=== Records supplied ===

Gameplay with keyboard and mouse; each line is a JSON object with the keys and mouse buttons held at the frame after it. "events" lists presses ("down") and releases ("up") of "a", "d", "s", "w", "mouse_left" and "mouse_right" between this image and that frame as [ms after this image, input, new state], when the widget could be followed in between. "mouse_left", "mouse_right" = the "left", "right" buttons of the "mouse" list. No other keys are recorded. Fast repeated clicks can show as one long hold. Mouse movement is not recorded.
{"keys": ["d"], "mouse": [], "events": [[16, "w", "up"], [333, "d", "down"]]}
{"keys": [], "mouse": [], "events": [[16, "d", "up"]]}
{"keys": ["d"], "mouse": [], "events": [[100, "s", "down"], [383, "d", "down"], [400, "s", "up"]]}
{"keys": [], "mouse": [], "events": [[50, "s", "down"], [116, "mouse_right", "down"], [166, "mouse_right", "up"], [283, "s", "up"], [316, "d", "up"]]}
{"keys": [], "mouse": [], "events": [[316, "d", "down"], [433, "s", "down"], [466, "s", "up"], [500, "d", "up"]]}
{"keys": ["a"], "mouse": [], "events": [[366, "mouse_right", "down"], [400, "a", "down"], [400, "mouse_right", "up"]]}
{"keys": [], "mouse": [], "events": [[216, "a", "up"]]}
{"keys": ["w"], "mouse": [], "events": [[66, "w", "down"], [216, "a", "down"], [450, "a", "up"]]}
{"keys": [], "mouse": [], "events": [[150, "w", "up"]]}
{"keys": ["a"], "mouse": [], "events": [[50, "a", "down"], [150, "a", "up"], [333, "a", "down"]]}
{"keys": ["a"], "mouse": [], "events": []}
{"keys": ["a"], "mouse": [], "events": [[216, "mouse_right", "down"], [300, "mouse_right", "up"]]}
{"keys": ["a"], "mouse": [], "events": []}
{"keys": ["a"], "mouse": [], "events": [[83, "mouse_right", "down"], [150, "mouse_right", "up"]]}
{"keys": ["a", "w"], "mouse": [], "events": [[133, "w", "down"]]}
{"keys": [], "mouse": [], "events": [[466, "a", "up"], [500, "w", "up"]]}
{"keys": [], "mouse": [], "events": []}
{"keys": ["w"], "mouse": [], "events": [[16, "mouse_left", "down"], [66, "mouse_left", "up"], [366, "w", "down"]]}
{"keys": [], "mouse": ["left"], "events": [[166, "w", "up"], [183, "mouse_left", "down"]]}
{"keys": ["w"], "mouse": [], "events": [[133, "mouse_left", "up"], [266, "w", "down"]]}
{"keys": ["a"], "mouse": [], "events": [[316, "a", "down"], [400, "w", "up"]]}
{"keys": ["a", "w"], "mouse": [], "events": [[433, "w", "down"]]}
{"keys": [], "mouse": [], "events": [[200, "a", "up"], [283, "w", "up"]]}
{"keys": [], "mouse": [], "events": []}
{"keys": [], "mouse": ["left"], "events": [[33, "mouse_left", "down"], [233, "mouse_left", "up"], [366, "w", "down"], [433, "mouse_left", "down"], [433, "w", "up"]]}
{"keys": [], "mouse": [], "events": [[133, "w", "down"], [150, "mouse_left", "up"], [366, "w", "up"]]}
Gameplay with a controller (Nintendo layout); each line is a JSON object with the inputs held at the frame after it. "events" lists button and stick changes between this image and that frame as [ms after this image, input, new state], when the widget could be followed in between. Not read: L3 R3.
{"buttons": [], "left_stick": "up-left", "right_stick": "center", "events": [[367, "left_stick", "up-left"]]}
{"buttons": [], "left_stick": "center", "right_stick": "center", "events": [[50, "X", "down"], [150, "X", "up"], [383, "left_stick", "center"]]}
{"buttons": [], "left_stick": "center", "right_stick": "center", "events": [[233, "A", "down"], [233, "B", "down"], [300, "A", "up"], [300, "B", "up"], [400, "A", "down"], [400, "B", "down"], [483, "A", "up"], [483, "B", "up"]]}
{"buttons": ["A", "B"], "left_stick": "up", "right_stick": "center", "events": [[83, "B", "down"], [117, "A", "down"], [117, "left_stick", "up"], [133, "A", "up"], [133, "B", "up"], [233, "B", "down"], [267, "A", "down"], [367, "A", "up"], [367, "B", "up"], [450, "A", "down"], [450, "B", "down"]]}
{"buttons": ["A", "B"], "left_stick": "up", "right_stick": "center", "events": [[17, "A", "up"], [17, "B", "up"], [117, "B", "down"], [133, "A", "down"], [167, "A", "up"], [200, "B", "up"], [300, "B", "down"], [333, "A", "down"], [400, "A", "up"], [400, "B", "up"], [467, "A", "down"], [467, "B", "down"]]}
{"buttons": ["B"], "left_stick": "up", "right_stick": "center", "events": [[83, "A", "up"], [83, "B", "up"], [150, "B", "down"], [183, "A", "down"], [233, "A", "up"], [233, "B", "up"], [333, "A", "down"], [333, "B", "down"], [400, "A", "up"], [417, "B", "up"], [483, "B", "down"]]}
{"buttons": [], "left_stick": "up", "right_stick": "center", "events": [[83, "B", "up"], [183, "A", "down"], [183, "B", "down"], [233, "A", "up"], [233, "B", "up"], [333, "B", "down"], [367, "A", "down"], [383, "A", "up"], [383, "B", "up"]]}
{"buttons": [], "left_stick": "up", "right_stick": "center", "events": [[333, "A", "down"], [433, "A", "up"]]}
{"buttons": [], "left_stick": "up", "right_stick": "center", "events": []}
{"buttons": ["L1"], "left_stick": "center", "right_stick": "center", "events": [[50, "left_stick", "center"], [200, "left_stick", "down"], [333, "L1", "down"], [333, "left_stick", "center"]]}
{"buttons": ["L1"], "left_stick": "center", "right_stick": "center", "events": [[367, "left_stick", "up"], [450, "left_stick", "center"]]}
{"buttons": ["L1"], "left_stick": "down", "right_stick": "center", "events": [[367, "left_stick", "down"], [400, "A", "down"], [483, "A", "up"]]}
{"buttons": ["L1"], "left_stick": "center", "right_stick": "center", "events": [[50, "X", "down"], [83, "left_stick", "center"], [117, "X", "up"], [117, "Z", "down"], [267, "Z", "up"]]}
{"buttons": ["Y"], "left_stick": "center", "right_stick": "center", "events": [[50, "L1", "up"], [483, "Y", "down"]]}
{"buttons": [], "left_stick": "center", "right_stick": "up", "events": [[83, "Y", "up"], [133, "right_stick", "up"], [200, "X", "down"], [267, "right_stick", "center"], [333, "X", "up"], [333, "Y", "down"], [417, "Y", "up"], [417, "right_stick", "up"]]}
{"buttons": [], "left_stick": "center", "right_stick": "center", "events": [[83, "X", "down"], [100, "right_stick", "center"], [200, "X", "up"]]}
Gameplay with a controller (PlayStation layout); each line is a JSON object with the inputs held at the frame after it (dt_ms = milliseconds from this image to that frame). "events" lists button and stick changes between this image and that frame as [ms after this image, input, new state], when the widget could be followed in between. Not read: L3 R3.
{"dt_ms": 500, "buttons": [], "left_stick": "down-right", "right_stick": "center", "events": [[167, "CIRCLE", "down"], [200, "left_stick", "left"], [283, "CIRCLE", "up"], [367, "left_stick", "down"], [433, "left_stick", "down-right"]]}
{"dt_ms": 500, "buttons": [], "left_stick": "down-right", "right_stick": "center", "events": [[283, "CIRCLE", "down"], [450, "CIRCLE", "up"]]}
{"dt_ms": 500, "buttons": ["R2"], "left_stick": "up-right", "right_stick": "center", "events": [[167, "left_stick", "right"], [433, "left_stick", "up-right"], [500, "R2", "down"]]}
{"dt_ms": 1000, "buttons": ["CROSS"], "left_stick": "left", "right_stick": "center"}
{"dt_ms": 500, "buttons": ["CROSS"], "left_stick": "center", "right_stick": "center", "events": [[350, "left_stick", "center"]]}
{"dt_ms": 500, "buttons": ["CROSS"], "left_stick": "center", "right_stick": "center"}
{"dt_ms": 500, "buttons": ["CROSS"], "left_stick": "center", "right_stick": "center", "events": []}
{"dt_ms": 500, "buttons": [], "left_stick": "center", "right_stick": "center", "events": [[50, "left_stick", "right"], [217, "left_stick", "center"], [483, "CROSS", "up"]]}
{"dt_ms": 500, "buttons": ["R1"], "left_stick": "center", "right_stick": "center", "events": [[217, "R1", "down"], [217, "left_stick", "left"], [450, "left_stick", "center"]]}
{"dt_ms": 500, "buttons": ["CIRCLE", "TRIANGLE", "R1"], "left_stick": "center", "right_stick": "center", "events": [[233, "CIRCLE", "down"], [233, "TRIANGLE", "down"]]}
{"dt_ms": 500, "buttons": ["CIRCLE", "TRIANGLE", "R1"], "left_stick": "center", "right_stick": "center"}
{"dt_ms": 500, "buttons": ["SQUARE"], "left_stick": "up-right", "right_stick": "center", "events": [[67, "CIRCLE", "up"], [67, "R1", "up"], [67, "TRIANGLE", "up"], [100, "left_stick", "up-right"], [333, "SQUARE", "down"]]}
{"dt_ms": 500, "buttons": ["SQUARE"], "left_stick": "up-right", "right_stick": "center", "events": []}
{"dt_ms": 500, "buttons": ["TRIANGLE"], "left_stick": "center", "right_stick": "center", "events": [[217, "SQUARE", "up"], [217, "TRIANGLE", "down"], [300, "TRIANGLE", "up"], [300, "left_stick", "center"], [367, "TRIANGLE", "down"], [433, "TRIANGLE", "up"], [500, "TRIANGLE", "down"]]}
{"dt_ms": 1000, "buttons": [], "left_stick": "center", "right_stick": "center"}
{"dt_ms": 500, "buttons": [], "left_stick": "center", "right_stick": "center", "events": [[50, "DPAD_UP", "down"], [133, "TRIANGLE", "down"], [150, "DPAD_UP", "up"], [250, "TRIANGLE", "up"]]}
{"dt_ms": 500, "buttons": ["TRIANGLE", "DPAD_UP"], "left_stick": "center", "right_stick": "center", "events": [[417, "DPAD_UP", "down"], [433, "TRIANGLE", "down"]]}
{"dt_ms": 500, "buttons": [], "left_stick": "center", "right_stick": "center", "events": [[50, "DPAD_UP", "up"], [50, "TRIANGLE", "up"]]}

===

§ Task directions: In the data above, find each line where the string "when" appears, then copy it.

§ Answer below:
Gameplay with keyboard and mouse; each line is a JSON object with the keys and mouse buttons held at the frame after it. "events" lists presses ("down") and releases ("up") of "a", "d", "s", "w", "mouse_left" and "mouse_right" between this image and that frame as [ms after this image, input, new state], when the widget could be followed in between. "mouse_left", "mouse_right" = the "left", "right" buttons of the "mouse" list. No other keys are recorded. Fast repeated clicks can show as one long hold. Mouse movement is not recorded.
Gameplay with a controller (Nintendo layout); each line is a JSON object with the inputs held at the frame after it. "events" lists button and stick changes between this image and that frame as [ms after this image, input, new state], when the widget could be followed in between. Not read: L3 R3.
Gameplay with a controller (PlayStation layout); each line is a JSON object with the inputs held at the frame after it (dt_ms = milliseconds from this image to that frame). "events" lists button and stick changes between this image and that frame as [ms after this image, input, new state], when the widget could be followed in between. Not read: L3 R3.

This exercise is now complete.